Quel est la part des inégalités sociales dans cet essor de la violence ?

Le désenchantement des jeunes les conduit encore sur les voix escarpées de la violence, découle également des inégalités socio-économiques croissantes. En effet, lorsque  certaines parties de la société se sentent désavantagées ou exploitées, cela peut alimenter des sentiments de ressentiment et de colère, qui peuvent se manifester par des actes de violence. Cela est d’autant plus vrai que si l’on n’est pas du parti au pouvoir, on ne bénéfice d’aucun avantage ni droit  légalement pourvu. Dans ce Sénégal,  les opportunités d’emploi,  non seulement, sont rares mais elles sont sujettes à l’adhésion militante, pendant que les conditions de vie de l’écrasante majorité des jeunesses se détériorent et que leurs perspectives d’avenir demeurent sombre. Comment peut-on espérer à autre chose de mieux que le fait que tout cela puisse engendrer des tensions sociales et des explosions de violence ?
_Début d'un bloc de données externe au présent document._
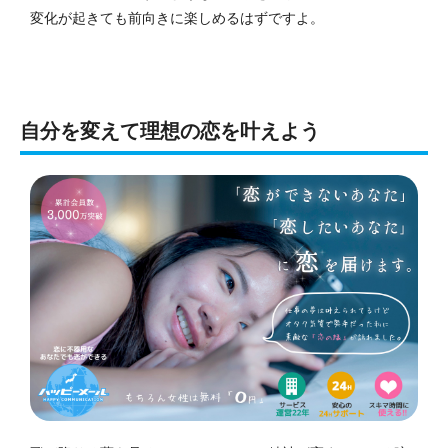
変化が起きても前向きに楽しめるはずですよ。
自分を変えて理想の恋を叶えよう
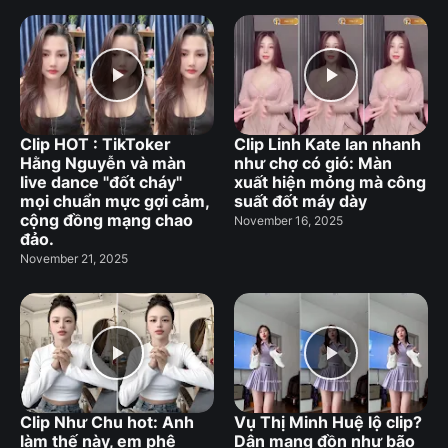
Clip HOT : TikToker
Clip Linh Kate lan nhanh
Hằng Nguyễn và màn
như chợ có gió: Màn
live dance "đốt cháy"
xuất hiện mỏng mà công
mọi chuẩn mực gợi cảm,
suất đốt máy dày
cộng đồng mạng chao
November 16, 2025
đảo.
November 21, 2025
Clip Như Chu hot: Anh
Vụ Thị Minh Huệ lộ clip?
làm thế này, em phê
Dân mạng đồn như bão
A cette situation s’ajoute l’horreur dans ce pays : la politique politicienne, cette approche de la politique qui met l’accent sur les intérêts personnels ou partisans des politiciens plutôt que sur l’intérêt général ou le bien-être de la société. Cela se manifeste par des manœuvres politiques opportunistes, des tactiques de manipulation de l’opinion publique, des promesses non tenues, la corruption, les conflits d’intérêts, etc. Sous ce rapport, la montée de la violence peut être influencée par plusieurs facteurs, et la politique politicienne en est parfois l’un d’entre eux.

Comment la politique politicienne peut-elle contribuer à la violence?

Voici quelques manières dont la politique politicienne peut contribuer à la montée de la violence :

La Polarisation sociale : la politique politicienne peut encourager la polarisation sociale en créant des divisions entre différents groupes de la société. Les politiciens exploitent les clivages existants, tels que les différences ethniques, religieuses, économiques ou idéologiques, pour mobiliser leur base électorale. Cela peut entraîner des tensions sociales et des conflits violents entre les groupes.

Le discours de haine : certains politiciens utilisent des discours de haine ou des discours incitant à la violence pour mobiliser leurs partisans ou délégitimer leurs opposants. Ces discours peuvent encourager l’hostilité, la violence verbale et parfois même la violence physique.

La manipulation de l’opinion publique : dans le cadre de la politique politicienne, certains politiciens peuvent manipuler l’opinion publique en propageant des informations fausses, en déformant la réalité ou en utilisant des tactiques de désinformation souvent avec la complicité des journalistes qui, volontiers, trahissent l’éthique et la déontologie qui régissent leur comportement. Cela peut créer de la confusion, de la méfiance et de l’animosité au sein de la société, ce qui  potentiellement conduit souvent à des confrontations violentes entre militants ou entre groupes sociaux de croyances opposées.

La corruption et l’impunité : la politique politicienne, en  favorisant la corruption et l’impunité chez les personnes qui soutiennent la politique du gouvernement, entraîne un mécontentement généralisé au sein de la population, surtout chez les jeunes. Et, dans certains cas, cela  se traduit par des manifestations violentes ou des émeutes.

La dégradation du débat public : le fait que la politique politicienne prédomine, le débat public s’en retrouve caractérisé par des attaques personnelles, des débats superficiels, le manque de respect mutuel et une faible qualité de discussion. D’où l’atmosphère de tension et de violence verbale dans la société à laquelle cette dégradation conduit.